Directions — Each entry must be returned exactly. None may be omitted.

Material shown —
________________________________________
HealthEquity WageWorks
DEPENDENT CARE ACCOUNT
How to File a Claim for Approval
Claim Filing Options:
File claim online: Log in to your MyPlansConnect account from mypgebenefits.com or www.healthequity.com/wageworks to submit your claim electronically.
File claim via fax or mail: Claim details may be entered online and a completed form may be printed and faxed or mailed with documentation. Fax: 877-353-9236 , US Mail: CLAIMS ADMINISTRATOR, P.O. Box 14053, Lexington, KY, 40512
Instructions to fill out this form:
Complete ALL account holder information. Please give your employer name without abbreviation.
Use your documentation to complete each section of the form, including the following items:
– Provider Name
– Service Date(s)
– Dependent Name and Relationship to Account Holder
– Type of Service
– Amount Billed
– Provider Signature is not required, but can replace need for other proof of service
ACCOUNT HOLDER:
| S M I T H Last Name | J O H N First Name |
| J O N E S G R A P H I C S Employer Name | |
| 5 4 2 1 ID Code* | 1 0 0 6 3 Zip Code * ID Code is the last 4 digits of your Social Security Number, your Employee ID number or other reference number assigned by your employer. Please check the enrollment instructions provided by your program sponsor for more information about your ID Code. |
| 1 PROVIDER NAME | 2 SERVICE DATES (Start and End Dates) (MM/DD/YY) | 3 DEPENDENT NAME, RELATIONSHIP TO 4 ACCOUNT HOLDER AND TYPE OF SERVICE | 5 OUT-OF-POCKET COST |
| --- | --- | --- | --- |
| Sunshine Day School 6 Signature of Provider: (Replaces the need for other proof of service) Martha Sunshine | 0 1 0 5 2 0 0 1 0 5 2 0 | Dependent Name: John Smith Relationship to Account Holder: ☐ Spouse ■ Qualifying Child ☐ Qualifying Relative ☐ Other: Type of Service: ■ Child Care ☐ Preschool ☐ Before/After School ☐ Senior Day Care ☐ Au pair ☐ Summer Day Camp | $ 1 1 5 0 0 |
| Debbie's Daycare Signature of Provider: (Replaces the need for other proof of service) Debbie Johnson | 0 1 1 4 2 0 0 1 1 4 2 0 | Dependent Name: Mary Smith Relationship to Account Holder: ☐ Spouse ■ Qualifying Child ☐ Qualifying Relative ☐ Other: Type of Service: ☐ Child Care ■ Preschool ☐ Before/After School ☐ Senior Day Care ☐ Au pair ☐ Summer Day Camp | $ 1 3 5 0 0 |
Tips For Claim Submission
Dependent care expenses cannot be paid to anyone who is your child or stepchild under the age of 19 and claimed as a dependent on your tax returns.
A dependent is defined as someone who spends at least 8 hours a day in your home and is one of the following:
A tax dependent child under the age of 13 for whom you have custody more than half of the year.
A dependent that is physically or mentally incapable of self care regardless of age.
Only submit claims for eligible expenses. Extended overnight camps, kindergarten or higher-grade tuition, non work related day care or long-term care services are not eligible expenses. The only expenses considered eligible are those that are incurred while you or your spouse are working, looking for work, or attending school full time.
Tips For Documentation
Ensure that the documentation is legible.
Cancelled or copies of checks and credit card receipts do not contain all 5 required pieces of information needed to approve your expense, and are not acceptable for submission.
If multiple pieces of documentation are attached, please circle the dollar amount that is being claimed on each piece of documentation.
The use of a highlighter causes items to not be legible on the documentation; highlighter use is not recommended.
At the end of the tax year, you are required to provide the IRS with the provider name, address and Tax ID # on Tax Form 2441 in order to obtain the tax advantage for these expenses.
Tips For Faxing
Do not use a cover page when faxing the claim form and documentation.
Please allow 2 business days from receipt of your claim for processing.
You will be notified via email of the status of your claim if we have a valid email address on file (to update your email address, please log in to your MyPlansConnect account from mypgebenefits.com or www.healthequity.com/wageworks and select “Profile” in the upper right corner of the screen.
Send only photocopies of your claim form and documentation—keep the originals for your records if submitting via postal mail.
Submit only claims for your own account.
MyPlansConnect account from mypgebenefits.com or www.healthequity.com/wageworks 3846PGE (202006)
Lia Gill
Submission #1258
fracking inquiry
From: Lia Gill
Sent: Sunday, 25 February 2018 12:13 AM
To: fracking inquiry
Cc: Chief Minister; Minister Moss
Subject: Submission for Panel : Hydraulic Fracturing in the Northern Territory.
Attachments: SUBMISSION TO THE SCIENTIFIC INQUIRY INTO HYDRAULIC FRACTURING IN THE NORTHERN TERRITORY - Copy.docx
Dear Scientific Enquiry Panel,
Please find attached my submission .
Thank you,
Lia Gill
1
________________________________________
Solution —
HealthEquity WageWorks
DEPENDENT CARE ACCOUNT
How to File a Claim for Approval
Claim Filing Options:
File claim online: Log in to your MyPlansConnect account from mypgebenefits.com or www.healthequity.com/wageworks to submit your claim electronically.
File claim via fax or mail: Claim details may be entered online and a completed form may be printed and faxed or mailed with documentation. Fax: 877-353-9236 , US Mail: CLAIMS ADMINISTRATOR, P.O. Box 14053, Lexington, KY, 40512
Instructions to fill out this form:
Complete ALL account holder information. Please give your employer name without abbreviation.
Use your documentation to complete each section of the form, including the following items:
– Provider Name
– Service Date(s)
– Dependent Name and Relationship to Account Holder
– Type of Service
– Amount Billed
– Provider Signature is not required, but can replace need for other proof of service
ACCOUNT HOLDER:
| S M I T H Last Name | J O H N First Name |
| J O N E S G R A P H I C S Employer Name | |
| 5 4 2 1 ID Code* | 1 0 0 6 3 Zip Code * ID Code is the last 4 digits of your Social Security Number, your Employee ID number or other reference number assigned by your employer. Please check the enrollment instructions provided by your program sponsor for more information about your ID Code. |
| 1 PROVIDER NAME | 2 SERVICE DATES (Start and End Dates) (MM/DD/YY) | 3 DEPENDENT NAME, RELATIONSHIP TO 4 ACCOUNT HOLDER AND TYPE OF SERVICE | 5 OUT-OF-POCKET COST |
| --- | --- | --- | --- |
| Sunshine Day School 6 Signature of Provider: (Replaces the need for other proof of service) Martha Sunshine | 0 1 0 5 2 0 0 1 0 5 2 0 | Dependent Name: John Smith Relationship to Account Holder: ☐ Spouse ■ Qualifying Child ☐ Qualifying Relative ☐ Other: Type of Service: ■ Child Care ☐ Preschool ☐ Before/After School ☐ Senior Day Care ☐ Au pair ☐ Summer Day Camp | $ 1 1 5 0 0 |
| Debbie's Daycare Signature of Provider: (Replaces the need for other proof of service) Debbie Johnson | 0 1 1 4 2 0 0 1 1 4 2 0 | Dependent Name: Mary Smith Relationship to Account Holder: ☐ Spouse ■ Qualifying Child ☐ Qualifying Relative ☐ Other: Type of Service: ☐ Child Care ■ Preschool ☐ Before/After School ☐ Senior Day Care ☐ Au pair ☐ Summer Day Camp | $ 1 3 5 0 0 |
Tips For Claim Submission
Dependent care expenses cannot be paid to anyone who is your child or stepchild under the age of 19 and claimed as a dependent on your tax returns.
A dependent is defined as someone who spends at least 8 hours a day in your home and is one of the following:
A tax dependent child under the age of 13 for whom you have custody more than half of the year.
A dependent that is physically or mentally incapable of self care regardless of age.
Only submit claims for eligible expenses. Extended overnight camps, kindergarten or higher-grade tuition, non work related day care or long-term care services are not eligible expenses. The only expenses considered eligible are those that are incurred while you or your spouse are working, looking for work, or attending school full time.
Tips For Documentation
Ensure that the documentation is legible.
Cancelled or copies of checks and credit card receipts do not contain all 5 required pieces of information needed to approve your expense, and are not acceptable for submission.
If multiple pieces of documentation are attached, please circle the dollar amount that is being claimed on each piece of documentation.
The use of a highlighter causes items to not be legible on the documentation; highlighter use is not recommended.
At the end of the tax year, you are required to provide the IRS with the provider name, address and Tax ID # on Tax Form 2441 in order to obtain the tax advantage for these expenses.
Tips For Faxing
Do not use a cover page when faxing the claim form and documentation.
Please allow 2 business days from receipt of your claim for processing.
You will be notified via email of the status of your claim if we have a valid email address on file (to update your email address, please log in to your MyPlansConnect account from mypgebenefits.com or www.healthequity.com/wageworks and select “Profile” in the upper right corner of the screen.
Send only photocopies of your claim form and documentation—keep the originals for your records if submitting via postal mail.
Submit only claims for your own account.
MyPlansConnect account from mypgebenefits.com or www.healthequity.com/wageworks 3846PGE (202006)
Lia Gill
Submission #1258
fracking inquiry
From: Lia Gill
Sent: Sunday, 25 February 2018 12:13 AM
To: fracking inquiry
Cc: Chief Minister; Minister Moss
Subject: Submission for Panel : Hydraulic Fracturing in the Northern Territory.
Attachments: SUBMISSION TO THE SCIENTIFIC INQUIRY INTO HYDRAULIC FRACTURING IN THE NORTHERN TERRITORY - Copy.docx
Dear Scientific Enquiry Panel,
Please find attached my submission .
Thank you,
Lia Gill
1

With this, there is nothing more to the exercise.